## Tarefas do exercício
A. Liste as frases do poema de Drummond que aparecem citadas no trecho sobre o amor e a modernidade líquida.
B. Continue o trecho sobre o amor e a modernidade líquida a partir da última frase apresentada.

## Trecho citado
· · · · ·

Por outro lado, na atual sociedade contemporânea, Em um tempo do “Amor Liquido” trazendo, Zygmunt Bauman para este debate na qual afirma que as relações humanas estão cada vez mais flexíveis, gerando níveis de insegurança que aumentam a cada dia. Consequentemente, para esta crise da modernidade liquida, o ritmo é de suma importância para que possamos reinventar nossos modos de viver e nos relacionar, dar e receber – em busca da justa contribuição para exprimir gratidão. Ousemos nos colocar num campo de abundância – especialmente em tempos de escassez.
Como afirma Drummond no poema: Os Ombros Suportam o Mundo, “Tempo de absoluta depuração. Tempo em que não se diz mais: meu amor. Porque o amor resultou inútil.“ estamos sendo tragado por um tempo sem amor.

· · · · ·

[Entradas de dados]
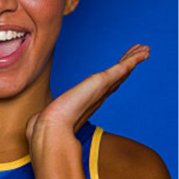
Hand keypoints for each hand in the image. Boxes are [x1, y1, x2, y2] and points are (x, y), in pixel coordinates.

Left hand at [26, 45, 149, 144]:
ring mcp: (102, 90)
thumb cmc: (48, 127)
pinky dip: (133, 60)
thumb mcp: (49, 117)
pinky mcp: (102, 82)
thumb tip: (33, 125)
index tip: (123, 68)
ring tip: (145, 49)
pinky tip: (141, 53)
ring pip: (123, 71)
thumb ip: (47, 117)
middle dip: (129, 64)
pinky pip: (122, 68)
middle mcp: (99, 96)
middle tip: (140, 54)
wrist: (51, 129)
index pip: (106, 85)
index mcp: (88, 102)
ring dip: (134, 59)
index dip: (116, 76)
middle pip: (119, 77)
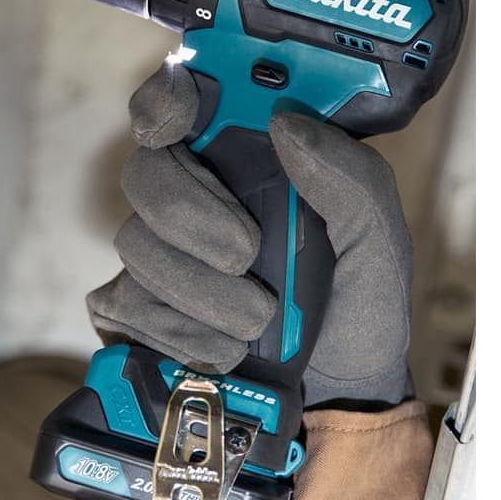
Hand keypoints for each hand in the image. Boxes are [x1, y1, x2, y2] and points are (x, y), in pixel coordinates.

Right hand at [86, 62, 415, 407]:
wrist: (333, 399)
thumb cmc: (354, 310)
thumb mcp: (377, 240)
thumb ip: (350, 176)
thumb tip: (286, 121)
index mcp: (246, 164)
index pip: (181, 104)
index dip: (167, 99)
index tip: (180, 118)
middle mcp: (193, 199)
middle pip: (145, 171)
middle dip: (190, 214)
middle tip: (244, 253)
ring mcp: (158, 255)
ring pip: (135, 242)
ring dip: (201, 290)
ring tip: (256, 321)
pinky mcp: (132, 310)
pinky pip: (123, 302)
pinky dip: (178, 329)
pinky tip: (222, 347)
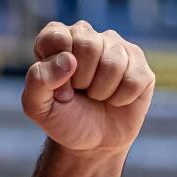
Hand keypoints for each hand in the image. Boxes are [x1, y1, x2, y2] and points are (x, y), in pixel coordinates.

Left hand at [21, 20, 153, 156]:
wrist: (92, 141)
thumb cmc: (63, 118)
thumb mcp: (37, 106)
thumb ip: (38, 80)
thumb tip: (68, 60)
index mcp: (58, 38)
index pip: (56, 37)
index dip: (57, 68)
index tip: (58, 88)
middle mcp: (87, 35)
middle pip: (88, 45)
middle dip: (82, 79)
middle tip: (80, 92)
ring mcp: (116, 47)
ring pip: (113, 64)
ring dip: (101, 91)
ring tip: (97, 96)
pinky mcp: (139, 63)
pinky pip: (135, 79)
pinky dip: (122, 98)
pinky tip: (116, 100)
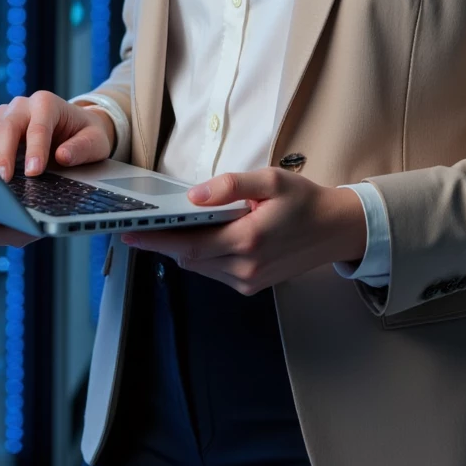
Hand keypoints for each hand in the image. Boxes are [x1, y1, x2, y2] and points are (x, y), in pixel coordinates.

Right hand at [0, 89, 117, 249]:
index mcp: (45, 104)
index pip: (38, 124)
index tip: (34, 172)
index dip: (35, 147)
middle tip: (1, 182)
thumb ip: (83, 148)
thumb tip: (62, 157)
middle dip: (0, 156)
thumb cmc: (84, 135)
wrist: (73, 127)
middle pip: (2, 128)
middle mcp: (16, 109)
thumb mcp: (96, 141)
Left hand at [119, 169, 367, 294]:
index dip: (156, 241)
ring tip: (168, 229)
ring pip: (199, 268)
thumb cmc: (304, 201)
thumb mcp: (270, 180)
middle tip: (141, 227)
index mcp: (248, 240)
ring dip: (183, 249)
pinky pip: (214, 272)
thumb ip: (230, 186)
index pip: (188, 245)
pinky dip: (202, 256)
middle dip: (162, 244)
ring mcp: (248, 280)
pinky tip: (202, 238)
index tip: (129, 233)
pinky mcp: (251, 286)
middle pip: (188, 259)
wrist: (335, 230)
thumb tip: (194, 196)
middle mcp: (245, 267)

· · · · ·

## Respostas do exercício
A.
- Tempo de absoluta depuração.
- Tempo em que não se diz mais: meu amor.
- Porque o amor resultou inútil.

B.
Poderemos, utilizar o Tambor como um arquétipo, como metáfora, como um signo catalizador de energias que transforma as emoções e res-significa sentidos, desta forma, o ritmo faz: a incrível conexão ancestral entre o material e o imaterial, a realidade e a imaginação, entre o espiritual e o carnal, entre o novo e o velho. Separando-nos da ancestralidade por meio do tempo.
Sendo o ritmo uma maneira de contar o tempo em seu sentido musical. Mas o ritmo é mais do que contar compassos e medir metro, metro não é sinônimo de ritmo, ambos são coisas distintas. Metro é medida, ritmo é fruição.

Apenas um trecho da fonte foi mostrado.